KURBAN KESİMİNDEN RAHATSIZ OLMUYORUM
Halvete girmeden önce bir kurban töreni gerçekleşiyor ve siz, ‘‘Batılı bir bilim insanı olarak bu akaik gelenekler ve törende ne işim vardı’’ diyorsunuz. Sahi ne işiniz vardı?
- Başlangıçta kurban törenini çok yadırgadım. Ancak İslam'a duyduğum güven, bu hissin üstesinden gelmeme yardım etti. Kurban töreninde benim henüz sınırlı olan anlayışımı aşan bir hikmet olduğunu düşündüm. O güne kadar kurban bayramında koyun kestirmek yerine, parasını vererek yükümlülüğümü yerine getirmeyi tercih etmiştim. Halvetten sonra, çeşitli kültürlerdeki antropolojik araştırmaları içeren birçok kitap okudum. Artık İslam'a uygun koşullarda yapılan kurban kesiminin gerekli bir şey olduğuna inanıyorum ve kurbandan rahatsız olmuyorum.
Halvet bir tür terapi mi sizce?
- Evet, bunu birçok Müslüman olmayan Alman hastamda uyguladım. Sonuçlar çok iyiydi.
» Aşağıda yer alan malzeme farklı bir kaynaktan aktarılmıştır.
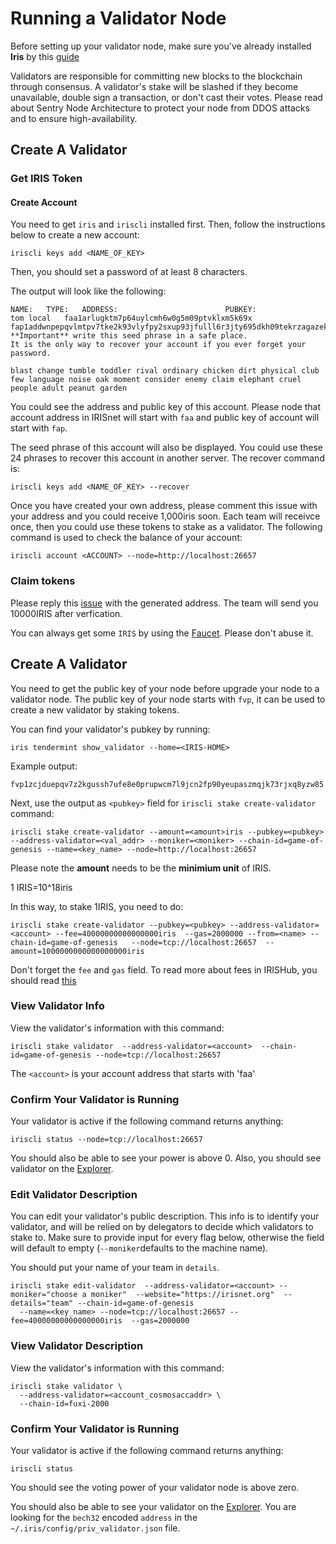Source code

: # Running a Validator Node

Before setting up your validator node, make sure you've already installed  **Iris** by this [guide](full-node.md)

Validators are responsible for committing new blocks to the blockchain through consensus. A validator's stake will be slashed if they become unavailable, double sign a transaction, or don't cast their votes. Please read about Sentry Node Architecture to protect your node from DDOS attacks and to ensure high-availability.

## Create A Validator

### Get IRIS Token

#### Create Account

You need to get `iris` and `iriscli` installed first. Then, follow the instructions below to create a new account:

```
iriscli keys add <NAME_OF_KEY>
```

Then, you should set a password of at least 8 characters.

The output will look like the following:
```
NAME:	TYPE:	ADDRESS:						PUBKEY:
tom	local	faa1arlugktm7p64uylcmh6w0g5m09ptvklxm5k69x	fap1addwnpepqvlmtpv7tke2k93vlyfpy2sxup93jfulll6r3jty695dkh09tekrzagazek
**Important** write this seed phrase in a safe place.
It is the only way to recover your account if you ever forget your password.

blast change tumble toddler rival ordinary chicken dirt physical club few language noise oak moment consider enemy claim elephant cruel people adult peanut garden
```

You could see the address and public key of this account. Please node that account address in IRISnet will start with `faa` and public key of account will start with `fap`.

The seed phrase of this account will also be displayed. You could use these 24 phrases to recover this account in another server. The recover command is:
```
iriscli keys add <NAME_OF_KEY> --recover
```

Once you have created your own address, please comment this issue with your address and you could receive 1,000iris soon. Each team will receivce once, then you could use these tokens to stake as a validator. The following command is used to check the balance of your account:
```
iriscli account <ACCOUNT> --node=http://localhost:26657
```
### Claim tokens


Please reply this [issue](https://github.com/irisnet/testnets/issues/69) with the generated address. The team will send you 10000IRIS after verfication.

You can always get some `IRIS`  by using the [Faucet](https://testnet.irisplorer.io/#/faucet). Please don't abuse it.


## Create A Validator


You need to get the public key of your node before upgrade your node to a validator node. The public key of your node starts with `fvp`, it can be used to create a new validator by staking tokens. 

You can find your validator's pubkey by running:

```
iris tendermint show_validator --home=<IRIS-HOME>
```
Example output:
```
fvp1zcjduepqv7z2kgussh7ufe8e0prupwcm7l9jcn2fp90yeupaszmqjk73rjxq8yzw85
```
Next, use the output as  `<pubkey>` field for `iriscli stake create-validator` command:


```
iriscli stake create-validator --amount=<amount>iris --pubkey=<pubkey> --address-validator=<val_addr> --moniker=<moniker> --chain-id=game-of-genesis --name=<key_name> --node=http://localhost:26657
```
Please note the **amount** needs to be the **minimium unit** of IRIS.

1 IRIS=10^18iris

In this way, to stake 1IRIS, you need to do:

```
iriscli stake create-validator --pubkey=<pubkey> --address-validator=<account> --fee=40000000000000000iris  --gas=2000000 --from=<name> --chain-id=game-of-genesis   --node=tcp://localhost:26657  --amount=1000000000000000000iris
```
Don't forget the `fee` and `gas` field. To read more about fees in IRISHub, you should read [this](/modules/fee-token/feeToken.md)

### View Validator Info

View the validator's information with this command:

```
iriscli stake validator  --address-validator=<account>  --chain-id=game-of-genesis --node=tcp://localhost:26657 
```

The `<account>` is your account address that starts with 'faa'

### Confirm Your Validator is Running

Your validator is active if the following command returns anything:

```
iriscli status --node=tcp://localhost:26657 
```

You should also be able to see your power is above 0. Also, you should see validator on the [Explorer](https://testnet.irisplorer.io).


### Edit Validator Description

You can edit your validator's public description. This info is to identify your validator, and will be relied on by delegators to decide which validators to stake to. Make sure to provide input for every flag below, otherwise the field will default to empty (`--moniker`defaults to the machine name).

You should put your name of your team in `details`. 

```
iriscli stake edit-validator  --address-validator=<account> --moniker="choose a moniker"  --website="https://irisnet.org"  --details="team" --chain-id=game-of-genesis 
  --name=<key_name> --node=tcp://localhost:26657 --fee=40000000000000000iris  --gas=2000000
```
### View Validator Description

View the validator's information with this command:

```
iriscli stake validator \
  --address-validator=<account_cosmosaccaddr> \
  --chain-id=fuxi-2000
```

### Confirm Your Validator is Running

Your validator is active if the following command returns anything:

```
iriscli status
```

You should  see the voting power of your validator node is above zero. 

You should also be able to see your validator on the [Explorer](https://testnet.irisplorer.io). You are looking for the `bech32` encoded `address` in the `~/.iris/config/priv_validator.json` file.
Meslektaşlarım, halvetin hapishanelerdeki hastalarda da faydalı sonuçlar verebileceğini söylüyorlar. Ancak şu haliyle Alman kanunları bir pilot çalışmaya izin vermiyor.
Halvetin beyin yıkamak için bire bir olduğunu belirtiyorsunuz. Beyin yıkamak, sağlıklı bir şey olarak değerlendirilebilir mi?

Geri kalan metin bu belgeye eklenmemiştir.